We didn't have nearly enough time to conduct battery life testing. However, we were able to measure the power consumption of a couple of tablets—one based on Clover Trail and the other on Bay Trail—at the battery connect point.
What we saw was very similar power consumption from one generation to the next. Both tablets tended to idle at about 2 W of power draw, and both used 3-4 W during video playback. Total system power draw is probably a bit higher during CPU- and GPU-intensive workloads, but we didn't get any full-platform power use numbers for such scenarios.
We also got a look at the individual power consumption of our tablets' graphics and CPU components in two scenarios: gaming and SunSpider testing.
While gaming, the Clover Trail system's graphics drew about 650 mW, and the CPU drew 700 mW. The Bay Trail system's total power use wasn't far from Clover Trail's, but the mix was very different, with 1.2W going to the IGP and 100-150 mW heading to the CPU. To be fair, though, the Bay Trail IGP was driving a much higher-resolution display.
In SunSpider, the CPU/GPU split on Clover Trail was 900/350 mW, while Bay Trail's was 1000/475 mW—again, comparable total power use. Of course, Bay Trail finished the SunSpider test in half the time and then dropped back to idle, so it was easily the more power-efficient solution overall.

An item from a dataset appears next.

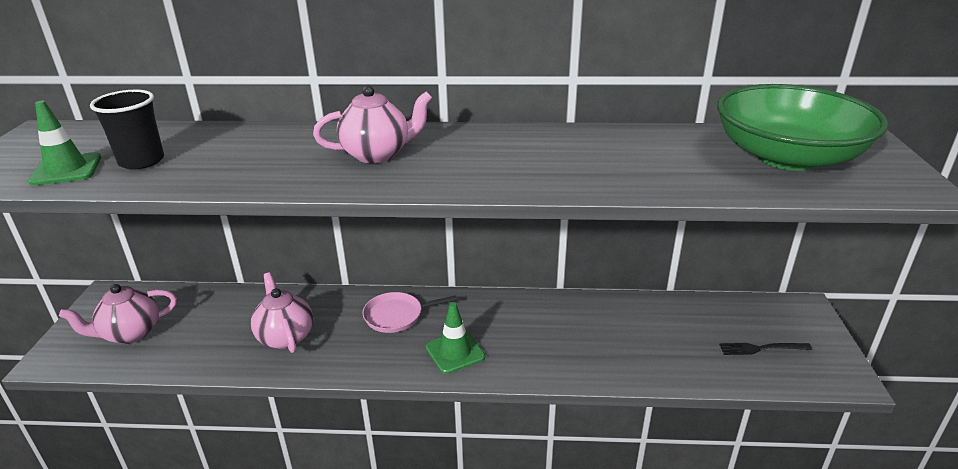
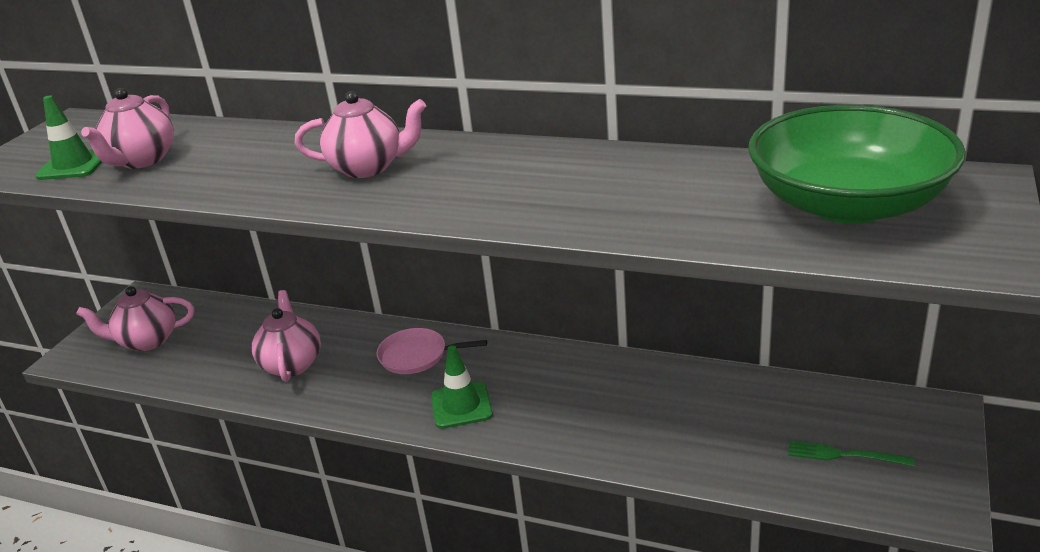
camera: 20 degrees right, 0 degrees up
black cup [90,90,164,170] -> pink teapot [81,88,174,169]
black fork [719,343,812,355] -> green fork [788,440,914,467]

I think the big takeaway here is that Bay Trail's power consumption habits should make it suitable for eight-hour-plus battery run times in tablets, much like Clover Trail before it. The big change is that you'll be getting substantially higher performance at the same time.

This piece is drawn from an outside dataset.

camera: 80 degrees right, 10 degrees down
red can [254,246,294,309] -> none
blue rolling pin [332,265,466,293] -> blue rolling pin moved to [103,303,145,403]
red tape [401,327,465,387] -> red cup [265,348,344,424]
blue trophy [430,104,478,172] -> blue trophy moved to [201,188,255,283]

The results we've shown you are admittedly early indicators, but they all seem to point to the same conclusion: that Intel has brought its considerable resources to bear on the tablet SoC market and delivered a best-in-class solution. The Silvermont CPU microarchitecture is a huge step up in per-thread performance, which is just what the Atom has needed for a while now. Bay Trail's graphics are substantially better, too.

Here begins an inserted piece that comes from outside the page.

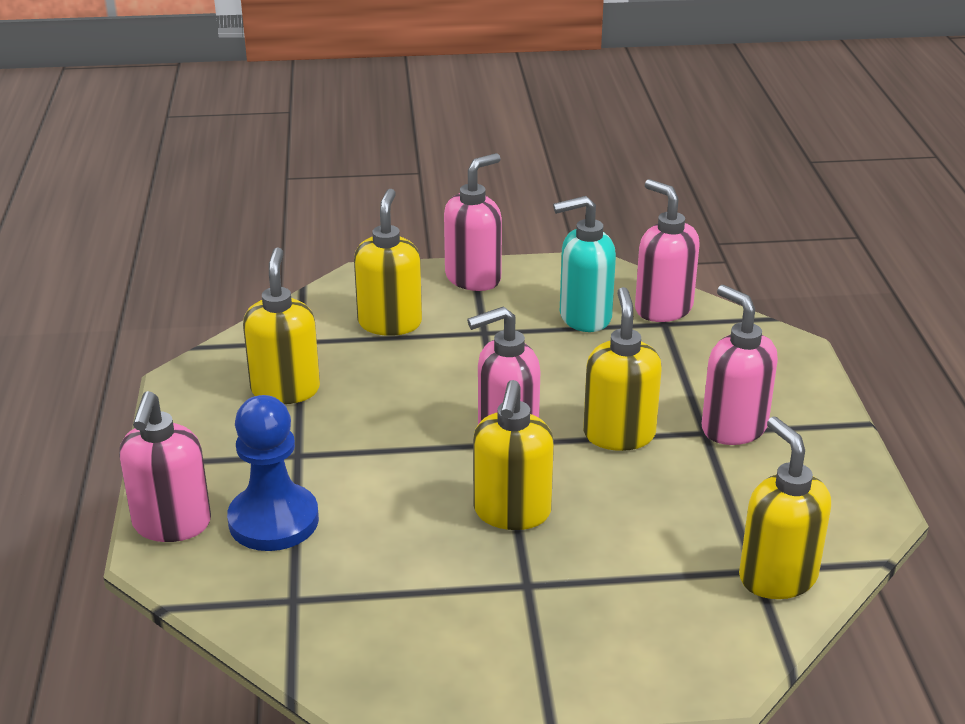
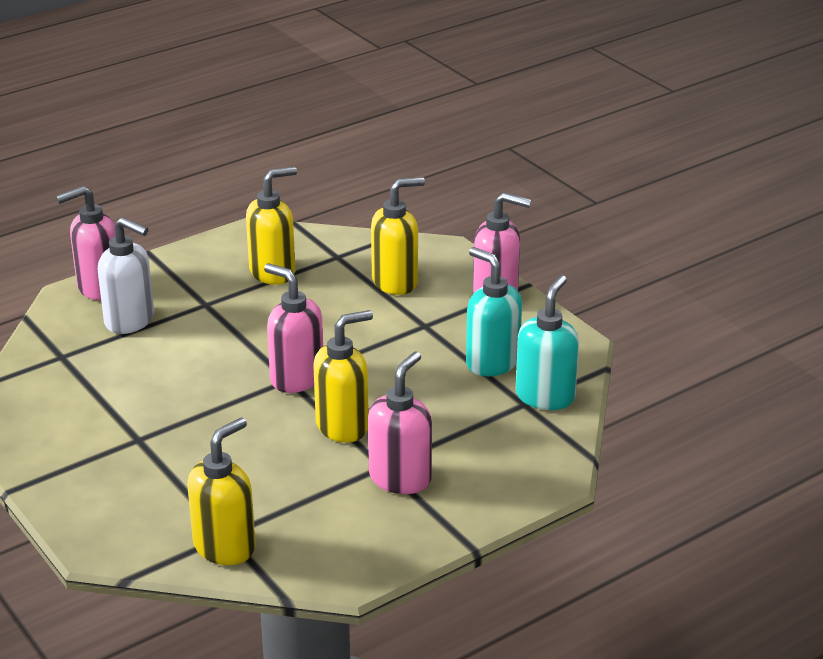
camera: 60 degrees right, 0 degrees up
blue pawn [227,395,319,551] -> white soap dispenser [98,217,154,334]
yellow soap dispenser [473,380,554,530] -> none
pink soap dispenser [635,179,700,322] -> turquoise soap dispenser [516,275,579,410]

The question now is whether Bay Trail can find its way into the hands of consumers in really large numbers, which is the true measure of success for any consumer-focused SoC. For that to happen, Intel doesn't just need to collect lots of design wins in various tablets and convertibles. Bay Trail has to ship inside of systems that are really good, the sort that can be truly popular with consumers. Whether that's more likely to happen with devices based on Android or Windows 8.1 is tough to say. Windows-based convertibles still seem to have tremendous promise, and Bay Trail should allow for the creation of some compelling systems. But Microsoft has barely put a dent in the tablet market so far. Android may be the better opportunity.
At any rate, Intel certainly seems to be doing its part; its tablet SoC offering has made major strides from one generation to the next.